DUBAI: The chief official at the port where a Japanese tanker was docked a day after it was damaged at the mouth of the Persian Gulf said Thursday investigators now believe the ship was involved in a collision, backing away from an earlier theory natural causes were to blame.

But the ship’s owner refused to speculate on what had set off Wednesday’s incident, which it described as an explosion on the tanker, until it had more information. The company initially said it suspected the ship had been attacked as it entered the tense Strait of Hormuz. The possibility of a deliberate attack has not been ruled out.

Director general of the port of Fujairah Captain Musa Murad said damage to the ship’s hull and interior was being investigated, but clues point to a crash of some sort. The ship dropped anchor at the Emirati port for inspections late Wednesday.

“There was a collision … What it is, we don’t know.

“That’s why the investigation is going on,” he told the Associated Press over the telephone.

Murad was quoted by Emirati state media the previous day as saying an unusually large swell caused by a tremor damaged the ship. Other officials in the region also pointed to large waves or seismic activity in the area.

Murad dismissed those theories Thursday, saying they came from erroneous reports by local authorities before the ship had been examined in port. “It’s not correct,” he said.

A photo released by the Emirates state news agency WAM after the tanker arrived in Fujairah showed a large, square-shaped dent near the waterline on the rear starboard side of the ship’s hull. Murad said he also saw damage to crew quarters inside the vessel, as well as some leaking water onboard.

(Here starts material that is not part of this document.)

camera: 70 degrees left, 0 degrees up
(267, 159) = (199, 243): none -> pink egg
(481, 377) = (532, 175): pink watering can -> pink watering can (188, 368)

Setsuo Ohmori, deputy chief of mission at Japan’s embassy to the UAE, said “relevant people” were examining the tanker in Fujairah.

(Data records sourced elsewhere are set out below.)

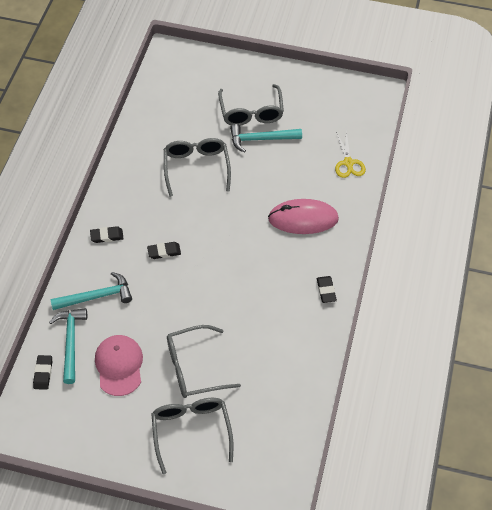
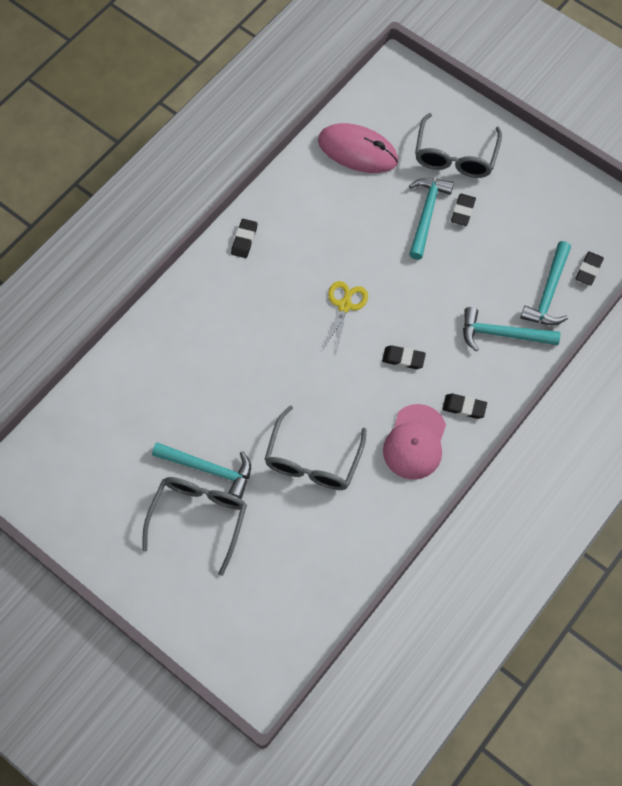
camera: 155 degrees left, 10 degrees up
(119, 365) = (504, 247): pink cap -> pink cap (415, 442)
(165, 382) = (462, 211): none -> black eraser
(193, 368) = (426, 214): grey glasses -> turquoise hammer
(303, 219) = (220, 334): pink mouse -> pink mouse (357, 151)
(348, 163) = (120, 387): yellow scissors -> yellow scissors (344, 305)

“We are waiting for the  investigation’s results,” he said.

Wednesday’s incident aboard the M. Star supertanker happened shortly after midnight as the ship entered the Strait of Hormuz, heading out of the Gulf, Japanese shipping company Mitsui O.S.K. Lines said.

Mitsui said the explosion seemed to be caused by “an attack from external sources” while the tanker passed through the western part of the strategically vital waterway, a narrow chokepoint between Iran and an enclave of Oman that is surrounded by Emirati territory.

A Japanese Transport Ministry official in charge of crisis management declined to comment Thursday in Tokyo.

The US Navy’s 5th Fleet, which patrols the region, said that it was monitoring the situation but did not know what caused the explosion.

If the tanker was attacked, it would be a rare assault on a merchant ship in the Gulf or at the Strait of Hormuz, a transit point for about 40 percent of oil shipped by tankers worldwide.

Al-Qaeda has in the past carried out attacks on oil infrastructure on land in nearby Saudi Arabia, as well as a 2002 suicide bombing against a French oil tanker off the coast of Yemen and the 2000 bombing of the USS Cole in the Yemeni port of Aden.

One of the tanker’s 31 crew members noticed a flash of light right before the explosion, suggesting something may have struck the vessel. The explosion occurred at the back of the tanker, near an area where rescue boats are stored, causing cuts to a crew member who was struck with broken glass.

The Marshall Islands-flagged tanker, loaded with 270,000 tons of oil, was heading from the petroleum port of Das island in the United Arab Emirates to the Japanese port of Chiba outside Tokyo, the ministry said.